Thought I.d try some PFS this morning. I was hot twice in the same spot by the 8mm ball. ie on my index finger nail on what seemed to be the other side of the forks( not the side you see when you line up) I was holding the forks using the normal brace grip, index finger hooked around the upper fork. 
2 questionsid the ammo not leave the pouch?
Why would it do this?
Can you tweak too much?
I definitely twisted - was very methodical. 
Any ideas?
Cheers ...photo attached


----------



## Palmettoflyer (Nov 15, 2019)

Not sure I follow your comments correctly. If the bands are fouled in anyway, the ball can get stuck in the pouch and return to you on the shot rebound. Not sure how you hit your fingernail?

Hitting yourself on the rebound from the ball stuck in the pouch is called a "Return to Sender". These can be very dangerous and ALWAYS inspect your bands are straight just before pulling back and taking a shot.

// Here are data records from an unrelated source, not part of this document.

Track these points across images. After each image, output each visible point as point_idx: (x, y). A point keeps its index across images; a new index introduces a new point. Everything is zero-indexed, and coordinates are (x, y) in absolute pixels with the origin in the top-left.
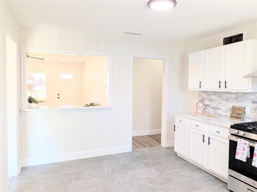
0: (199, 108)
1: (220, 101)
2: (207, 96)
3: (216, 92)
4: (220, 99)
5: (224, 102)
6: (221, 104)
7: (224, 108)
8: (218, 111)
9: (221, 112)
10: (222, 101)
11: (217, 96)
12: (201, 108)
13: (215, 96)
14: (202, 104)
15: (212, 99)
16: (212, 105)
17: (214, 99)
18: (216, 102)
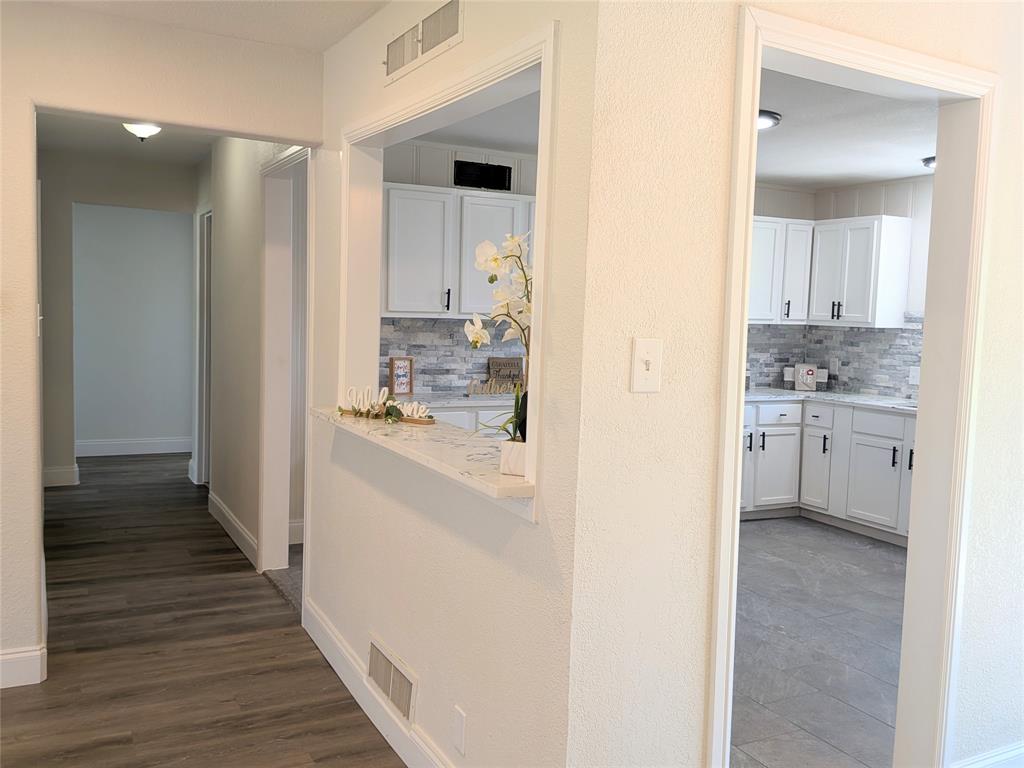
0: (400, 376)
1: (448, 348)
2: (400, 335)
3: (435, 321)
4: (448, 342)
5: (463, 350)
6: (452, 356)
7: (463, 368)
8: (443, 380)
9: (454, 380)
10: (457, 348)
11: (437, 335)
12: (404, 376)
13: (432, 334)
14: (407, 363)
15: (419, 343)
16: (421, 362)
17: (427, 343)
18: (435, 352)
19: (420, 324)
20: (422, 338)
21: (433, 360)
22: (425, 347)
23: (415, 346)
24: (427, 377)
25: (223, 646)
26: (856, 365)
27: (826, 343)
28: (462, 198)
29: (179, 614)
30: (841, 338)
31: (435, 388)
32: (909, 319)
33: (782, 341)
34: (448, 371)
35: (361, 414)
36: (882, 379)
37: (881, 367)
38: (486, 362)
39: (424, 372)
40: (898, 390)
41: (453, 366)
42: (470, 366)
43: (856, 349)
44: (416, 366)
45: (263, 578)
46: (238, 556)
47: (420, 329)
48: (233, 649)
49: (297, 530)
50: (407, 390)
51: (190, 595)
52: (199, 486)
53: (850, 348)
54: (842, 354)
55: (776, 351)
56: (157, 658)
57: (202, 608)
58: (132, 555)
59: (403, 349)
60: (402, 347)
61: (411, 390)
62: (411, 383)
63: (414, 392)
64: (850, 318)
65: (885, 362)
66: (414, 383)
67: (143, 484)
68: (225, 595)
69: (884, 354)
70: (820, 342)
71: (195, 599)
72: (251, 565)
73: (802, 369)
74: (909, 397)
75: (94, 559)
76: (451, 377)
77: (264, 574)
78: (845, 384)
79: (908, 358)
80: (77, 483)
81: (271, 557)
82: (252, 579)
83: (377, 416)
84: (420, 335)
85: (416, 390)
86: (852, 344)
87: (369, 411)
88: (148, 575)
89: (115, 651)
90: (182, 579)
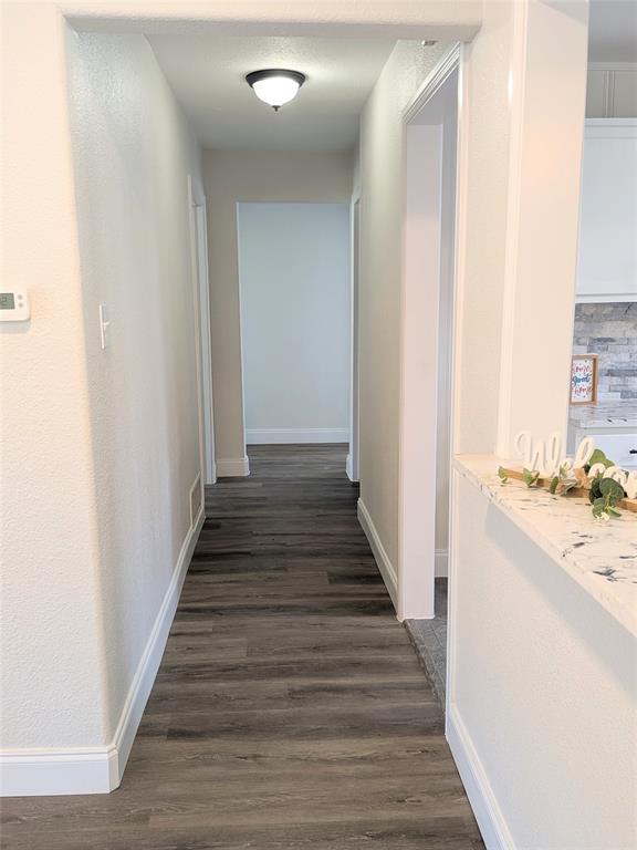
0: (579, 380)
11: (632, 324)
12: (583, 380)
13: (623, 323)
14: (589, 363)
15: (606, 334)
16: (607, 361)
17: (617, 335)
18: (626, 347)
19: (607, 310)
20: (608, 330)
21: (625, 358)
22: (612, 340)
23: (599, 340)
24: (615, 380)
25: (340, 762)
29: (299, 683)
31: (625, 394)
35: (541, 482)
39: (610, 373)
44: (600, 366)
45: (403, 630)
46: (376, 588)
47: (607, 318)
48: (351, 769)
49: (441, 561)
50: (588, 398)
51: (316, 649)
52: (354, 483)
56: (254, 770)
57: (327, 677)
58: (272, 574)
59: (584, 344)
60: (582, 341)
61: (593, 399)
62: (593, 389)
63: (598, 399)
66: (599, 387)
67: (303, 479)
68: (356, 656)
71: (320, 657)
72: (392, 605)
75: (233, 577)
77: (404, 624)
80: (247, 473)
81: (414, 603)
82: (389, 631)
83: (572, 491)
84: (608, 325)
85: (600, 396)
87: (556, 481)
88: (279, 608)
89: (213, 744)
90: (313, 619)
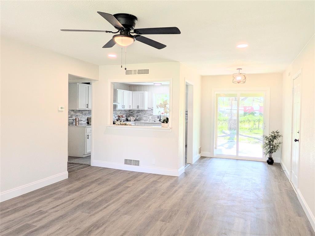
1: (82, 116)
11: (80, 113)
17: (78, 115)
26: (139, 116)
27: (133, 113)
28: (88, 86)
30: (136, 112)
32: (149, 108)
33: (126, 113)
34: (82, 120)
36: (144, 118)
37: (144, 116)
38: (87, 118)
40: (147, 120)
41: (82, 119)
42: (85, 119)
43: (139, 114)
53: (138, 114)
54: (137, 115)
55: (125, 114)
64: (140, 108)
65: (145, 116)
69: (144, 114)
70: (132, 113)
73: (132, 117)
74: (149, 121)
76: (82, 121)
78: (137, 120)
79: (149, 115)
84: (77, 113)
86: (138, 113)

Also, from your previous comments, I think you are a step or two ahead of your skill level. Go slow and take your time.


----------



## fungustoon (Oct 1, 2021)

Stuck in the pouch , my thoughts.
Definitely running before I can walk. I.m just trying a different daily routine ie trying all types of stuff. Fair point.


----------



## treefork (Feb 1, 2010)

One tip is to use what I call non-lethal ammo until skill and confidence is established . By that I'm talking about 68 caliber rubber paintballs . They are about the same size as a 5/8 inch glass marble that the Pickle Fork Guru Dgui uses and prefers . Mistakes with this rubber ammo will not damage your slingshot or surrounding objects . It won't have the injury potential of glass or steel . Now you can relax and figure this thing out . In the meantime besides twisting and tweaking remember a proper grip of the shooter is mandatory to prevent fork and hand hits . The forks need s to be parallel and not allowed to cant unevenly . The wrist as straight as possible . The pouch needs to be released evenly keeping the bands equal in length . Start with light weight gear and move heavier once you got it . Confidence will develop .


----------



## fungustoon (Oct 1, 2021)

Yeah I.ll buy some of those Treefork. Thanks for the suggestion.I.ll do that before I practise next.


----------



## Hoss (Jun 3, 2014)

I have one very important suggestion for you, if you're not wearing safety glasses you need to!


----------



## fungustoon (Oct 1, 2021)

Wearing glasses and an archery glove ... I.m not that daft.


----------